## [Your assignment]
Revise the data below so that every "Is it true that" becomes "Is it correct that", leaving all other text unchanged. Omit the pictures from your output.

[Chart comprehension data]
━━━━
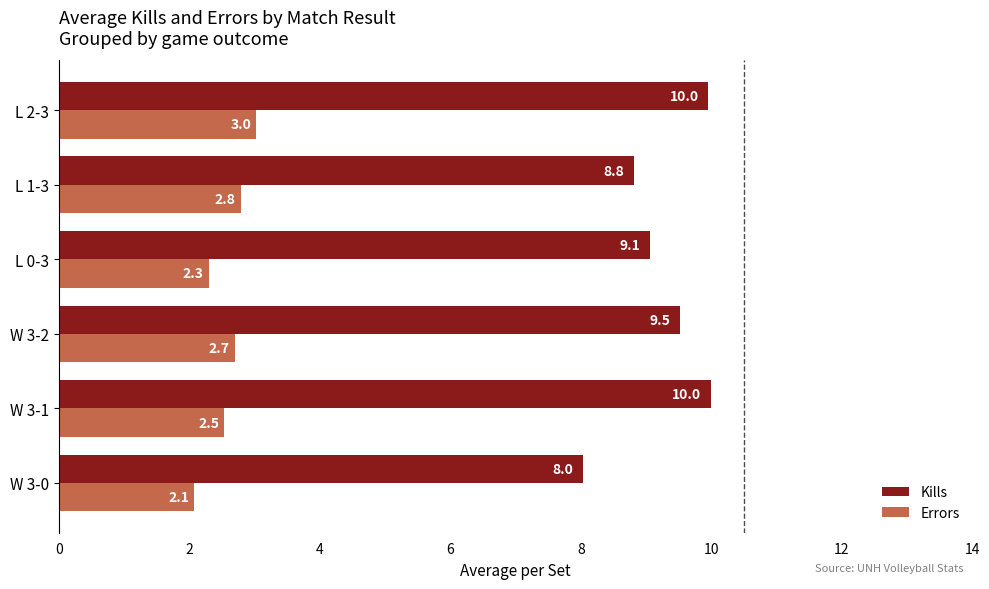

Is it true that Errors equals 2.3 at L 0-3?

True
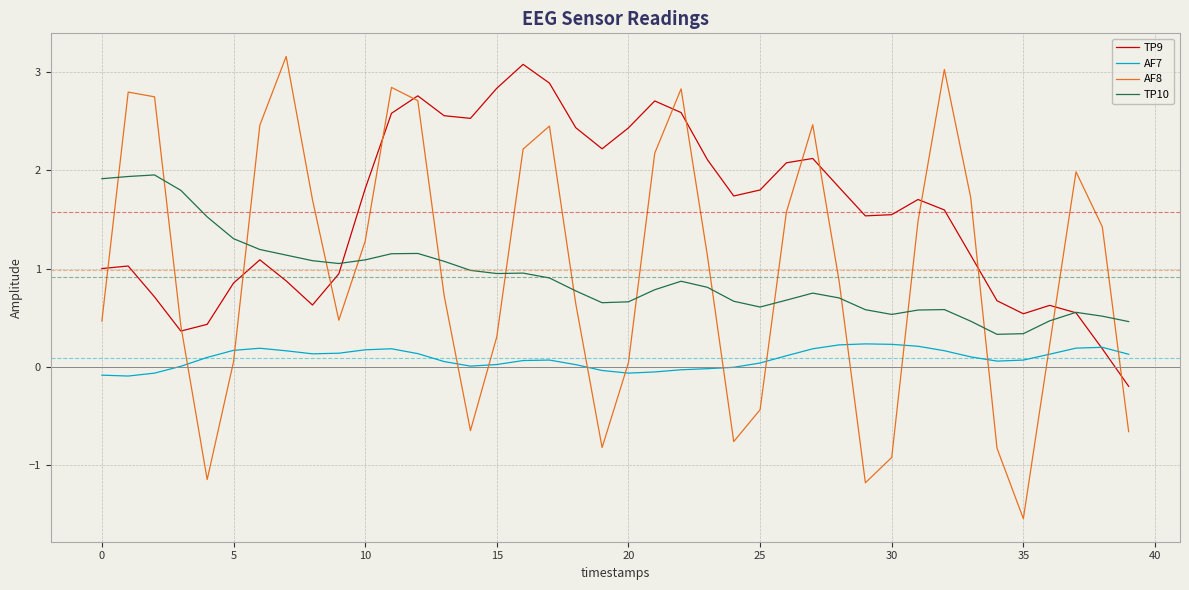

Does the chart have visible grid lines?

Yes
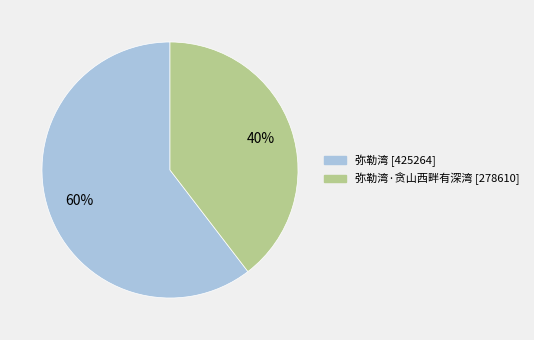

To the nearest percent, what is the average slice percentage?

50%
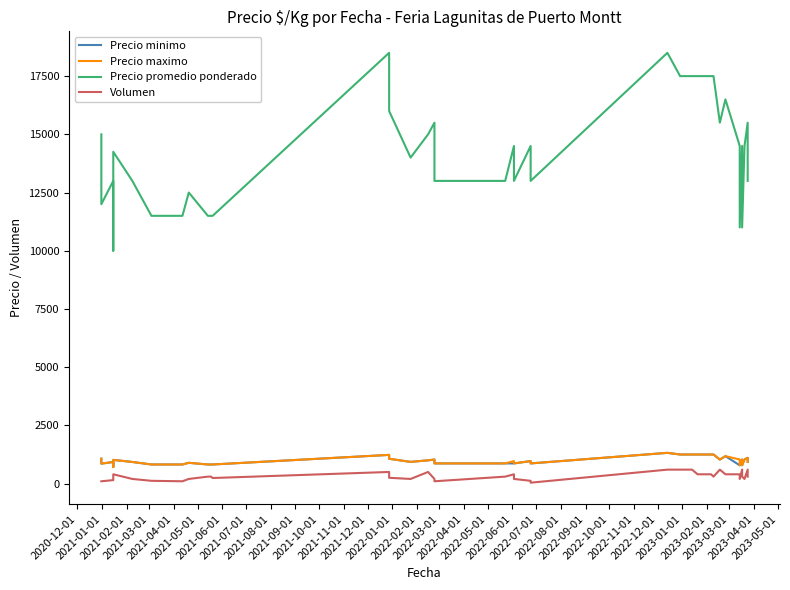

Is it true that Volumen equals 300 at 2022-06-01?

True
━━━━
## [Response box]
Is it correct that Errors equals 2.3 at L 0-3?

True

Does the chart have visible grid lines?

Yes

To the nearest percent, what is the average slice percentage?

50%

Is it correct that Volumen equals 300 at 2022-06-01?

True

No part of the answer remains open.